L’ex ministro Speranza, privo di incarichi ufficiali, va da tempo presentando al pubblico il suo libercolo sulla gestione della pandemia. In una di queste occasioni, presso la sede del PD di Villafranca, Angela Camuso è riuscita a infiltrarsi nel piccolo gruppo di adulatori che assisteva all’evento (per leggere il resoconto cliccare qui) per chiedere a Speranza le ragioni del famigerato protocollo “Tachipirina e vigile attesa”. Speranza ha risposto che il protocollo in questione non era mai esistito e che si trattava di un’invenzione dei famigerati no-vax.

Questa è una incredibile menzogna!

Il 30 novembre 2020 il ministero della salute pubblicava una circolare a firma del direttore generale Giovanni Rezza (per leggere la circolare cliccare qui). Nella circolare si raccomandava per i soggetti a domicilio asintomatici o paucisintomatici: – vigile attesa; – misurazione periodica della saturazione dell’ossigeno, – trattamenti sintomatici (ad esempio paracetamolo, cioè Tachipirina). Inoltre, il solerte burocrate del Ministero raccomandava di non utilizzare il cortisone, salvo per chi avesse in corso una terapia di supplementazione dell’ossigeno, di non somministrare antibiotici prima che la febbre durasse oltre 72 ore, di non usare l’idrossiclorochina e di evitare l’Eparina.
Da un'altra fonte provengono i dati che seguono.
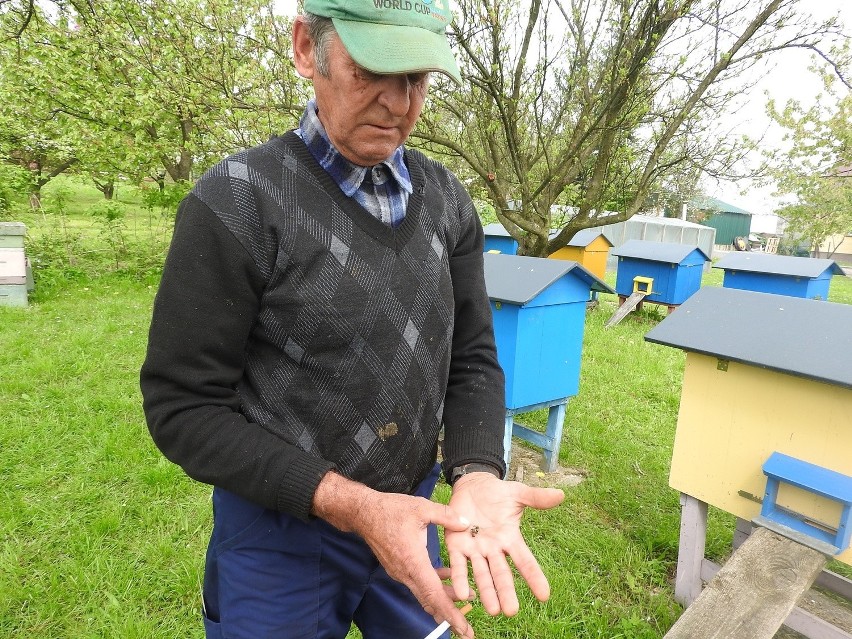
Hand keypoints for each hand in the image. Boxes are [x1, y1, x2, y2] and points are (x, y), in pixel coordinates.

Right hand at [312, 471, 476, 637]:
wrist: (363, 513)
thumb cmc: (390, 509)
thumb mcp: (421, 507)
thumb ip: (446, 516)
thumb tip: (467, 523)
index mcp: (413, 561)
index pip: (434, 595)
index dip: (450, 613)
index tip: (463, 628)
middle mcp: (405, 572)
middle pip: (430, 601)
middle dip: (450, 614)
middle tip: (468, 628)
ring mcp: (400, 572)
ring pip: (424, 593)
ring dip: (443, 598)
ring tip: (466, 597)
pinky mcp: (397, 569)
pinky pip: (418, 583)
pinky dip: (433, 585)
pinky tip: (446, 576)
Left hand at [445, 473, 564, 616]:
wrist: (472, 485)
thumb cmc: (497, 493)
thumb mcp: (518, 494)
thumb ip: (536, 498)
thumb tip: (561, 495)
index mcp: (510, 539)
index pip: (525, 561)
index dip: (534, 577)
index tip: (544, 596)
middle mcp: (493, 549)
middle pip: (502, 574)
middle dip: (506, 592)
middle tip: (511, 611)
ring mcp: (475, 549)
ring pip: (481, 574)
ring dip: (486, 592)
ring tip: (492, 610)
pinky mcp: (456, 545)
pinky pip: (458, 564)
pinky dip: (460, 578)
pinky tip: (461, 593)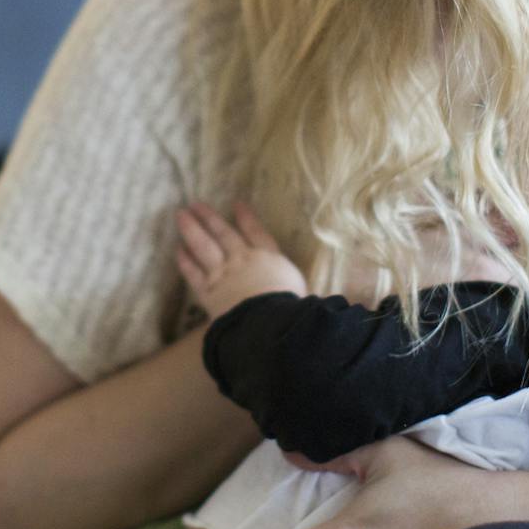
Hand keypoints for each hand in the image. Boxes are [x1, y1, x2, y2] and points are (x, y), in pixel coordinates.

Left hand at [176, 200, 307, 315]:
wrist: (267, 324)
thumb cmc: (292, 309)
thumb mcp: (307, 292)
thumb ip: (317, 285)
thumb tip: (350, 288)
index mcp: (270, 259)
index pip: (257, 233)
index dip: (247, 218)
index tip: (237, 203)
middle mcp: (243, 260)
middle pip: (224, 234)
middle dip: (210, 218)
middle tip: (196, 204)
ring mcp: (223, 274)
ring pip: (204, 247)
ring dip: (192, 230)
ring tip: (181, 215)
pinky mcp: (209, 292)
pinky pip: (194, 273)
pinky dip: (186, 261)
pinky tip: (179, 250)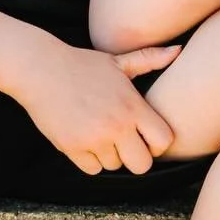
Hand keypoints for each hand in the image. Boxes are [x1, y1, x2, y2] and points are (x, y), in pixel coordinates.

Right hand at [16, 39, 179, 175]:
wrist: (40, 70)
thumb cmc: (82, 65)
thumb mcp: (118, 61)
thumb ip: (149, 59)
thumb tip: (178, 49)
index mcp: (133, 106)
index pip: (163, 141)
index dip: (157, 143)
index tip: (146, 137)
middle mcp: (116, 125)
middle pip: (142, 165)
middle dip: (135, 156)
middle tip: (124, 142)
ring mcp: (94, 139)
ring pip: (114, 166)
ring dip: (109, 155)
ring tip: (99, 133)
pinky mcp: (72, 148)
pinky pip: (92, 169)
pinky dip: (90, 160)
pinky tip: (84, 140)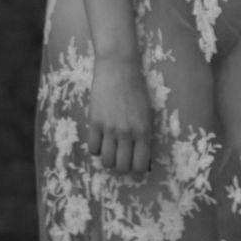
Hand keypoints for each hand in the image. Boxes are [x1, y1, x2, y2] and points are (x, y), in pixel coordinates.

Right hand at [87, 53, 153, 175]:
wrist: (118, 69)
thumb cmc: (137, 90)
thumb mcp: (147, 113)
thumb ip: (145, 134)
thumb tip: (141, 157)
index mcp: (143, 131)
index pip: (139, 164)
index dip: (137, 171)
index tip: (135, 170)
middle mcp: (126, 133)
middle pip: (122, 167)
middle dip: (122, 168)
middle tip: (122, 162)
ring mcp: (109, 128)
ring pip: (106, 161)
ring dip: (109, 160)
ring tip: (111, 153)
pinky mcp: (94, 122)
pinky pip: (92, 148)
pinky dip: (96, 149)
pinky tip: (101, 141)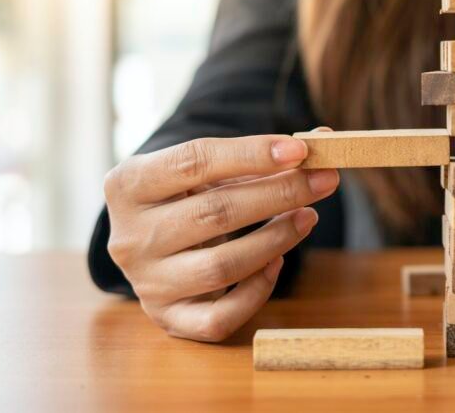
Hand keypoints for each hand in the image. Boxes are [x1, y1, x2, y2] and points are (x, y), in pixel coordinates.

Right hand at [103, 133, 338, 341]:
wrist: (150, 242)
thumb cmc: (187, 196)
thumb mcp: (208, 167)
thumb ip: (259, 154)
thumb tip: (322, 138)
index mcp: (129, 183)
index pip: (194, 160)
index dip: (251, 153)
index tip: (300, 150)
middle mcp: (129, 235)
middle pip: (214, 212)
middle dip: (279, 194)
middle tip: (324, 181)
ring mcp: (146, 282)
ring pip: (221, 267)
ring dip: (276, 239)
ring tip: (308, 217)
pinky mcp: (168, 317)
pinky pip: (219, 317)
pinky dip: (257, 291)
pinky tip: (277, 262)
È noto che le raccomandazioni del ministero contrastavano con le cure che molti valenti medici avevano individuato e diffuso fin dai primissimi tempi della diffusione del Covid-19. Le indicazioni terapeutiche di Andrea Stramezzi, Mariano Amici, Maria Grazia Dondini, Fabio Milani e tanti altri medici che hanno avuto un tasso di guarigioni prossimo al cento per cento dei loro pazienti erano molto diverse da quelle del ministero e comprendevano l’uso di antibiotici come l’azitromicina insieme all’idrossiclorochina, al cortisone e all’eparina unitamente all’ivermectina. Nei primissimi giorni questi medici raccomandavano l’uso immediato di ibuprofene e acido acetilsalicilico. Tutto il contrario, quindi, della vigile attesa raccomandata nelle scartoffie ministeriali. Eppure, questi medici erano stati ufficialmente sbeffeggiati, additati come ciarlatani (qui il link relativo allo scontro tra Sileri e Amici) e spesso fatti oggetto di provvedimenti di sospensione o addirittura di radiazione dall’albo. Nel mentre i malcapitati che si erano fidati delle istruzioni ministeriali finivano in ospedale dove l’intubazione dava loro il colpo di grazia e in tantissimi (probabilmente più di centomila persone) non sono sopravvissuti alle “cure” ufficiali. Inoltre, il ministero sconsigliava di effettuare autopsie (per leggere la circolare cliccare qui) impedendo di comprendere i meccanismi di funzionamento della malattia.

La circolare del 30 novembre 2020 è stata annullata dal TAR Lazio che, con la sentenza n. 419/2022 (per leggere la sentenza cliccare qui) affermò che: “è onere imprescindibile di ogni sanitario di agire secondo scienza e coscienza, assumendosi la responsabilità circa l’esito della terapia prescritta quale conseguenza della professionalità e del titolo specialistico acquisito. La prescrizione dell’AIFA, come mutuata dal Ministero della Salute, contrasta, pertanto, con la richiesta professionalità del medico e con la sua deontologia professionale, imponendo, anzi impedendo l’utilizzo di terapie da questi ultimi eventualmente ritenute idonee ed efficaci al contrasto con la malattia COVID 19 come avviene per ogni attività terapeutica.”
Il ministero della salute decise, però, di ricorrere in appello contro la sentenza del TAR Lazio rivolgendosi al Consiglio di Stato che ribaltò la sentenza del TAR e disse che la circolare non avrebbe dovuto essere annullata perché non era vincolante per i medici che erano liberi di curare i loro pazienti come ritenevano più opportuno (per leggere la sentenza del Consiglio di Stato cliccare qui).

Peccato che la Legge Gelli-Bianco (n. 24/2017), all’art. 5, obbliga i medici ad attenersi alle linee guida ufficiali e introduce l’art. 590 sexies del codice penale che esclude la responsabilità dei medici per i reati di omicidio e lesioni colpose purché i clinici si attengano alle linee guida ufficiali, come la circolare del 30 novembre 2020. Il protocollo della “Tachipirina e vigile attesa”, quindi, non solo era vincolante, ma i medici che, applicandolo, avessero fatto fuori qualche paziente si sarebbero potuti trincerare dietro la causa di non punibilità rappresentata dalle linee guida ministeriali.

Speranza, quindi, ha mentito, sapendo di mentire.